Page images with extracted text:

┏━━

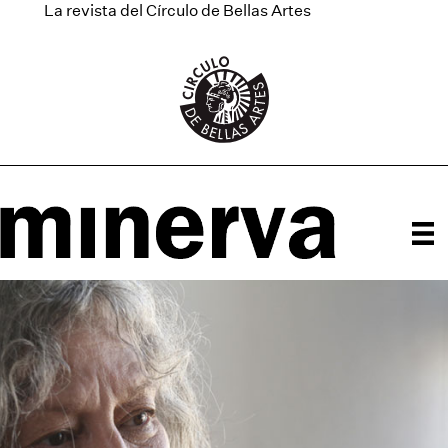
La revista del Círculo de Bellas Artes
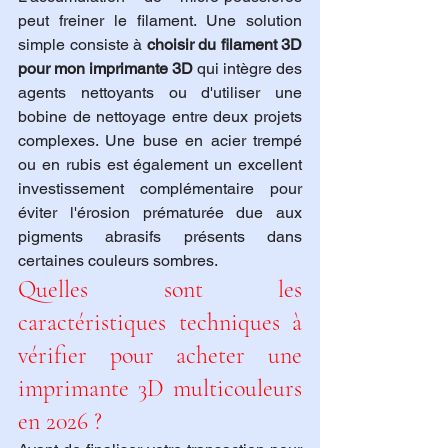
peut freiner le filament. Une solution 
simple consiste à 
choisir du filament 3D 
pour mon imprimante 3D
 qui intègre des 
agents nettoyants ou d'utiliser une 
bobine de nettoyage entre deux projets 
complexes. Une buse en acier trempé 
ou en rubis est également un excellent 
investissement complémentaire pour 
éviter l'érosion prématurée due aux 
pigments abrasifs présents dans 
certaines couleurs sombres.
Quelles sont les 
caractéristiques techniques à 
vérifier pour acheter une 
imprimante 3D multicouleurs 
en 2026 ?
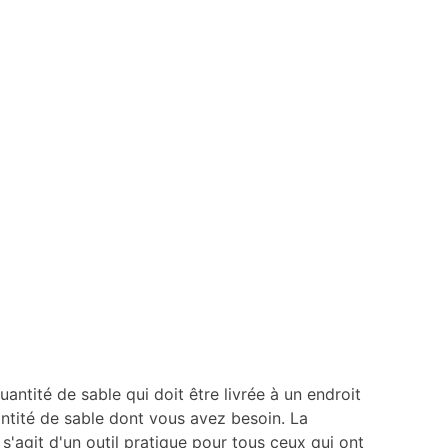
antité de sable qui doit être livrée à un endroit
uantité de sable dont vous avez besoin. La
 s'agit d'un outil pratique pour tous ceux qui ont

┗━━
┏━━

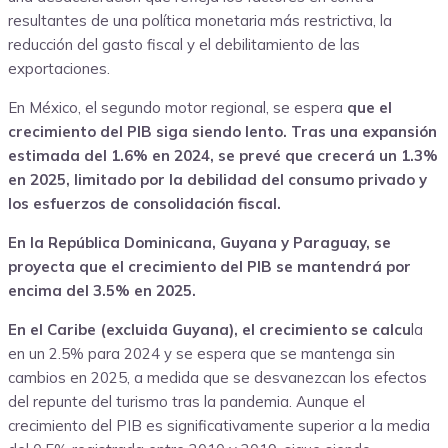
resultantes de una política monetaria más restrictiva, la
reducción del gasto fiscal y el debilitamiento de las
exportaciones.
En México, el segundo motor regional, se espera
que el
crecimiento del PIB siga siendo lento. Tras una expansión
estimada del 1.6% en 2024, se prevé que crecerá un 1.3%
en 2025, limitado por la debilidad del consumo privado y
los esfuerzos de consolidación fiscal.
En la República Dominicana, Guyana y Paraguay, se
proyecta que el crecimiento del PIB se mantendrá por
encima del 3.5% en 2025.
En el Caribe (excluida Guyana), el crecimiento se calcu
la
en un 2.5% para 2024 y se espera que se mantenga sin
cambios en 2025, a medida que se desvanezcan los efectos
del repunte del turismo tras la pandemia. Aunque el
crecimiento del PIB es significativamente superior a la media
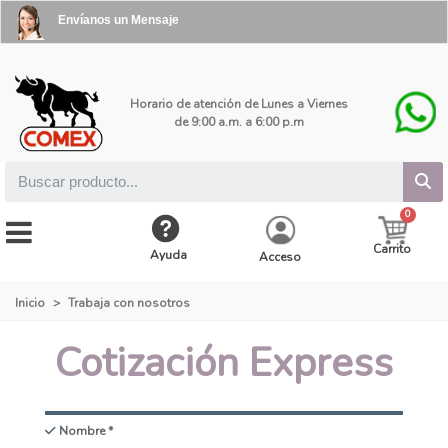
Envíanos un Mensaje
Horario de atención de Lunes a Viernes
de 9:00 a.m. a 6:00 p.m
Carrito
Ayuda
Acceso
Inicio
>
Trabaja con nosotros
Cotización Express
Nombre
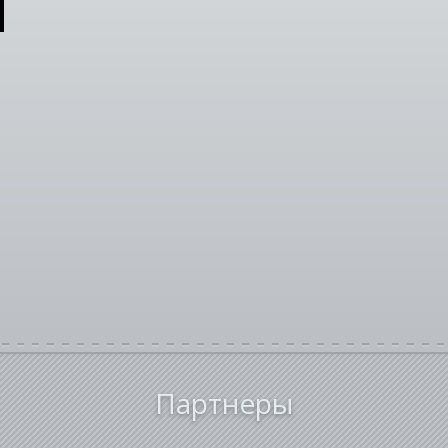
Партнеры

┗━━

■ **Problem details**
Print verbatim the lines of the listing from the line that contains "antité de sable qui" through the line that contains "s'agit d'un outil".

■ **Output for this exercise**
antité de sable qui doit être livrée à un endroit
uantité de sable dont vous avez besoin. La
 s'agit d'un outil pratique pour tous ceux qui ont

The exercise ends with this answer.